More than 80% of UK and European manufacturing and industrial companies are now “optimistic” or “very optimistic” about financial prospects for the sector, which is the highest level for two years.
This is according to Deloitte’s latest Manufacturing and Industrials M&A Predictions report, the biannual summary of the views of UK and European CEOs, CFOs and M&A Directors in the sector. With a combined market cap of approximately £100bn, the survey looks at these leaders’ expectations for M&A and capital markets.*
Active path ahead
Almost 80% of business leaders are continuing to look for acquisitions, with almost six in t10 expecting more deal activity in the next 12 months. This is in line with Deloitte’s latest M&A Index, where deal volumes were predicted to be eight per cent higher in the first half of 2015, than in the same period last year.
Against the background of falling bond yields, four in ten respondents anticipate that deal multiples will increase in the next 12 months. This is up almost 10% in six months.
Duncan Johnston, UK corporate finance manufacturing industry leader at Deloitte, explains: “The responses tell us a great deal about the current economic climate for UK and European manufacturing and industrial companies. We are seeing a continuing improvement in sentiment, both regarding the financial prospects for the sector, and for M&A activity. It has taken time for this confidence to impact on announced transaction volumes, which reach approximately $65.5 billion so far this year.”

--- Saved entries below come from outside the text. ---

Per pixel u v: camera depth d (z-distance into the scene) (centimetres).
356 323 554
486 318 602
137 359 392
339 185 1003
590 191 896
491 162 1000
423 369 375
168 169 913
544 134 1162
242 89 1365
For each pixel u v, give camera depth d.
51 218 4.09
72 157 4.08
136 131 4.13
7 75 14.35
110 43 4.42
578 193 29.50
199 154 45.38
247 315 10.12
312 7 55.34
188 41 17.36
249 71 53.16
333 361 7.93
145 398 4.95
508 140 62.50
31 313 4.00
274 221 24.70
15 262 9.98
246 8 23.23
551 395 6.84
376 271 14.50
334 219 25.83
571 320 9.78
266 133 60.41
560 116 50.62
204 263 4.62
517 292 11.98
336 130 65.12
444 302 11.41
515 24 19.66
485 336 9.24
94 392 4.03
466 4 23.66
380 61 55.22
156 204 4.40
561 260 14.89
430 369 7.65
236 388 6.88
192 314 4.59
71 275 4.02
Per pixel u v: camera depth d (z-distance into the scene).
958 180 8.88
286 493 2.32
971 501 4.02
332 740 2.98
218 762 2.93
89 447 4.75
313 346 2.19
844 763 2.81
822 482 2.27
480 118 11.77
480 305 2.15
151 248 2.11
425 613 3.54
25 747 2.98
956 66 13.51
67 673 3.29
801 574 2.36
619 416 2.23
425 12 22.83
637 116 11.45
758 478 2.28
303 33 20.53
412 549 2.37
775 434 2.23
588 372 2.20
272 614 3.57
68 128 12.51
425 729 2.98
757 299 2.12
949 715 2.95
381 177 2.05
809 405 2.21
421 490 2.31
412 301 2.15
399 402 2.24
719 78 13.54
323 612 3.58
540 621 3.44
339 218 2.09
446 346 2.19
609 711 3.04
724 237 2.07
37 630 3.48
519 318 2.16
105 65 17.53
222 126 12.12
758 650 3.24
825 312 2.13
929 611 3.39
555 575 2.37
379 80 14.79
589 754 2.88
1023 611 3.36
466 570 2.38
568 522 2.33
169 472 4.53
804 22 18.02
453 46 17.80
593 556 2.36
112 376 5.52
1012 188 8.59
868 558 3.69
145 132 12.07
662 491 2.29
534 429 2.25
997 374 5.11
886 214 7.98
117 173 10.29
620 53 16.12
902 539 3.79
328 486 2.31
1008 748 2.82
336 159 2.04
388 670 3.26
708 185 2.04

Bank debt remains the most popular form of deal finance to undertake acquisitions, with 77% cent of respondents citing it as the most likely source for the next 12 months. This is in line with Deloitte’s most recent CFO survey, where financial officers across industries rated debt finance as the most attractive source of external funding.
Oil prices reduce demand
The majority (77%) of respondents expect that lower oil prices will somewhat or significantly reduce input costs. However, lower oil prices are also expected to reduce demand for products from customers, with over half citing the issue.
Ian Stewart, UK chief economist at Deloitte, explains: “Lower prices reduce industries’ input costs and also boost consumer spending power; these factors are some of the drivers of current European growth. Yet lower oil prices also dampen capital investment in the oil and gas sector. Weaker capex demand then feeds through to the capital goods manufacturing sectors.”
Decreasing popularity of emerging markets
Participants report that consolidation to achieve economies of scale and acquisition of market share, are the main drivers for M&A activity.
Expansion into emerging markets is viewed as a less significant driver in deal activity, perhaps suggesting that some manufacturers have become less confident about their prospects in these areas. When compared to Spring 2014, 25% fewer rated the factor as a main driver of M&A activity.
Stewart continues: “The deterioration of manufacturers’ sentiment for emerging markets is clear. The slowdown in China, lower commodity prices (impacting economies such as Russia), and geopolitical issues, (such as the Ukraine crisis), are all likely to have played a part in this sentimental shift.”
Johnston concludes: “Looking to the second half of 2015, we expect the manufacturing and industrials sector will see an uptick in M&A volumes in the market. Driven by a strong sector performance, improving confidence and the continued good availability of finance, we expect deal activity to increase and valuations for quality assets to hold up, over the remainder of the year.”